Si, pour Platon, il faut dompter le corps de l’enfant comme on dompte sa peur, pour d’autres, l’enfant est un modèle à suivre : Diderot, Nietzsche. Car pour Nietzsche, créer, c’est devenir enfant. Il ne s’agit pas d’aller convoquer l’enfant qui sommeille en nous, de ne nous le remémorer pour le faire revivre, il s’agit de DEVENIR enfant : l’enfance n’appartient pas au passé, elle appartient à l’avenir. “L’enfant est innocence et oubli [nous dit Nietzsche dans Ainsi parlait Zarathoustra] un nouveau commencement, un jeu, une roue qui roule sur elle-même, un premier mouvement, un « oui » sacré.” / ”Unschuld ist das Kind und Vergessen, ein Neubeginnen, ein Spiel, ein aus sich rollendes Rad, eine erste Bewegung, ein heiliges Ja-sagen.
L’enfance est un projet, un horizon, un devenir.

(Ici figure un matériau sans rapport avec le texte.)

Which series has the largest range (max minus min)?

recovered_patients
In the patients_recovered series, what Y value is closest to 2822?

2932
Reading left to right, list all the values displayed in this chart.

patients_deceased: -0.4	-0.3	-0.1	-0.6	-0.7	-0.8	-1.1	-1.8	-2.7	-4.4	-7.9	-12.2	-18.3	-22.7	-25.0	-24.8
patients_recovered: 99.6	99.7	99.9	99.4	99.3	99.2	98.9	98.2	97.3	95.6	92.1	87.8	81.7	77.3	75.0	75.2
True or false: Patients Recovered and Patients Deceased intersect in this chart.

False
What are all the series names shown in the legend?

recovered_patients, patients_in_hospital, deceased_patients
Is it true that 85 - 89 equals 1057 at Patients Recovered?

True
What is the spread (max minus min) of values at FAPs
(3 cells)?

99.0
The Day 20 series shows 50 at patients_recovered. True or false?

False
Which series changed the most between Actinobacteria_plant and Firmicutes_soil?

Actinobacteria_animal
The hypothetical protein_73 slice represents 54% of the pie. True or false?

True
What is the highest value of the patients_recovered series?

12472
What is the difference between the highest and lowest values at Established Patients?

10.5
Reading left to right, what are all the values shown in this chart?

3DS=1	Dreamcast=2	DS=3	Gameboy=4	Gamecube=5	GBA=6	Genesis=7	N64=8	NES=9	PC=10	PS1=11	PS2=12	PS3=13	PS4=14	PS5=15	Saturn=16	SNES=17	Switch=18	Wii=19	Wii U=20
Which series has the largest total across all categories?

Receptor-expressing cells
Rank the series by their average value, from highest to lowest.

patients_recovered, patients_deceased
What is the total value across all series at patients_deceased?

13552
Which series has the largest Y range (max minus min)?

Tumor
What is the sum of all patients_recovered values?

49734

Elle n’est pas « ce que l’on a quitté », mais « ce que l’on devrait atteindre ». Cette temporalité à rebrousse poil (à moins que ce ne soit un éternel retour) ressemble, à s’y méprendre, au parcours de Nietzsche lui-même. Pieux fils de pasteur, il passe sa vie à rajeunir en se délestant, une à une de toutes ses idoles, il passe sa vie à les oublier : car c’est l’oubli qui caractérise en premier lieu l’enfance, et ce n’est pas chose facile, c’est un effort, un choix, une oeuvre et une aventure. Parler de l’enfance, ce n’est donc pas parler de son enfance, mais d’une enfance, du principe d’enfance. C’est ce que Gilles Deleuze nous dit dans son Abécédaire à propos de la littérature, mais nous avons plaisir à croire que ce qu’il dit fonctionne pour tout type d’écriture, y compris, donc, pour l’écriture chorégraphique.
Ecrire un spectacle pour les enfants, c’est écrire à leur intention autant qu’écrire à la manière qu’a l’enfance d’habiter le monde. Et de fait, écrire pour les enfants, c’est écrire leur monde : un monde qui n’est pas encore criblé de signes, un monde qui est rempli de flux, un monde encore en devenir, une enfance du monde. Ecrire pour les enfants c’est, dès lors, leur offrir la possibilité de revaloriser l’ignorance. Il y a, en effet, une opposition fondamentale entre le champs scolaire et le champs artistique. A l’école, “Je ne sais pas” n’est pas une réponse acceptable car elle est la marque soit d’une manquement à son devoir (on n’a pas fait ses devoirs, on n’a pas appris sa leçon), soit d’un échec de l’intelligence rationnelle nécessaire à la réussite scolaire (on n’a pas compris). En art, au contraire, “je ne sais pas” constitue la chair même de l’œuvre. Comprendre (de manière discursive) n’est pas une condition sine qua none de l’appréciation artistique. Bien plus, “ne pas comprendre”, c’est la condition d’appréciation esthétique de l’œuvre : être spectateurice, c’est accepter d’être ignorant.